The IRCC Guidelines further states that the following are examples of activities that constitute work.
- a foreign technician coming to repair a machine, or otherwise fulfill a contract, even when they will not be paid directly by the Canadian company for whom they are doing the work;
- self-employment, which could constitute a competitive economic activity such as opening a dry- cleaning shop or fast-food franchise. (A self-employed person may also be considered to be working if they receive a commission or payment for services);
- unpaid employment undertaken for the purpose of obtaining work experience, such as an internship or practicum normally done by a student.
The IRCC Guidelines finally state that the following activities would not normally constitute work:
- An activity which does not really ‘take away’ from opportunities for Canadians or permanent residents to gain employment or experience in the workplace is not “work” for the purposes of the definition.

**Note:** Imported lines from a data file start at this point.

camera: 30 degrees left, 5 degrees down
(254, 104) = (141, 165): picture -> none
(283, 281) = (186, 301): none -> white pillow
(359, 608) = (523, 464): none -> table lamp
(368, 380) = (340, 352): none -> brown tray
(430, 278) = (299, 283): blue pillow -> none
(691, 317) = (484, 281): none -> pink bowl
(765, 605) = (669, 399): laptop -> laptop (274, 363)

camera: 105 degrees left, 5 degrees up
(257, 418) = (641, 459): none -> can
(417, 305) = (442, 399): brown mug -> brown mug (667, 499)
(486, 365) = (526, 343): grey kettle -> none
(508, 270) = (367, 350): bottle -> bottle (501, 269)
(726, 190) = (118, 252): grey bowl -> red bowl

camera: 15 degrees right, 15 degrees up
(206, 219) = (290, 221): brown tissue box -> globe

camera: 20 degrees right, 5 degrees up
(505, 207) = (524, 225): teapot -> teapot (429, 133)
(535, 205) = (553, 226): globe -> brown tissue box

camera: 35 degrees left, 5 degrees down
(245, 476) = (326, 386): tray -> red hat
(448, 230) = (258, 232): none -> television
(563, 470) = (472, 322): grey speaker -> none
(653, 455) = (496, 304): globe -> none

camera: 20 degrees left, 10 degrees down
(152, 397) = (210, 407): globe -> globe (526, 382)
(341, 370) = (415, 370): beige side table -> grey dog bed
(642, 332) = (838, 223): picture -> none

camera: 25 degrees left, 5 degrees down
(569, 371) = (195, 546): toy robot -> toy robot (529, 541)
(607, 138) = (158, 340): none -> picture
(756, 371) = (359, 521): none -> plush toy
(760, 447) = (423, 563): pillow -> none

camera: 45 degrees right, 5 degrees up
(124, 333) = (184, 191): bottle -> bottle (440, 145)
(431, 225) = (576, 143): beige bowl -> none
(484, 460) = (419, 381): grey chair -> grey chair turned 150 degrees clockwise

- volunteer work for which a person would not normally be remunerated, such as sitting on the board of a charity or religious institution; being a ‘big brother’ or ‘big sister’ to a child; being on the telephone line at a rape crisis centre (normally this activity would be part time and incidental to the main reason that a person is in Canada);
- unremunerated help by a friend or family member during a visit, such as a mother assisting a daughter with childcare, or an uncle helping his nephew build his own cottage;
- long distance (by telephone or Internet) work done by a temporary resident whose employer is outside Canada and who is remunerated from outside Canada;
- self-employment where the work to be done would have no real impact on the labour market, nor really provide an opportunity for Canadians. Examples include a U.S. farmer crossing the border to work on fields that he owns, or a miner coming to work on his own claim;
- short-term educational exchanges by high school students through international arrangements, such as the Regional Joint Cooperation Commission between Atlantic Canada and the archipelago of Saint-Pierre and Miquelon.
Finally, the IRCC Guidelines state that “there may be other types of unpaid short-term work where the work is really incidental to the main reason that a person is visiting Canada and is not a competitive activity, even though non-monetary valuable consideration is received. For instance, if a tourist wishes to stay on a family farm and work part time just for room and board for a short period (i.e., one to four weeks), this person would not be considered a worker. Work on a farm that is expected to extend beyond four weeks would require a work permit.”
In Petinglay v. Canada (Public Safety and Emergency Preparedness), 2019 FC 1371, Justice Pentney ruled an Immigration and Refugee Board finding that someone engaged in unauthorized work because their actions entered the labour market would be unreasonable if the Immigration and Refugee Board did not consider the fact that an individual only helped on a few occassions, at a large store, and for which there was no evidence that Canadians were deprived an opportunity to work.
In Yu Lung v Canada (Citizenship and Immigration) (June 27, 2013), IMM-5523-12 (FC), an individual was found to have engaged in work even though she only helped customers for a brief time while her sister was away from the store to care for her sick child. Justice André Scott concluded that it was open to the ID to determine that the length of time a person assisted with the business was not an essential element of the definition, and that the strict reading of the definition was justified in the circumstances.
In Georgas v Canada (Employment and Immigration),  1 FC 349 (CA) it was found that the family relationship between the parties was not relevant to a determination of whether the activity constituted work. The individual in that case was working around five hours per day.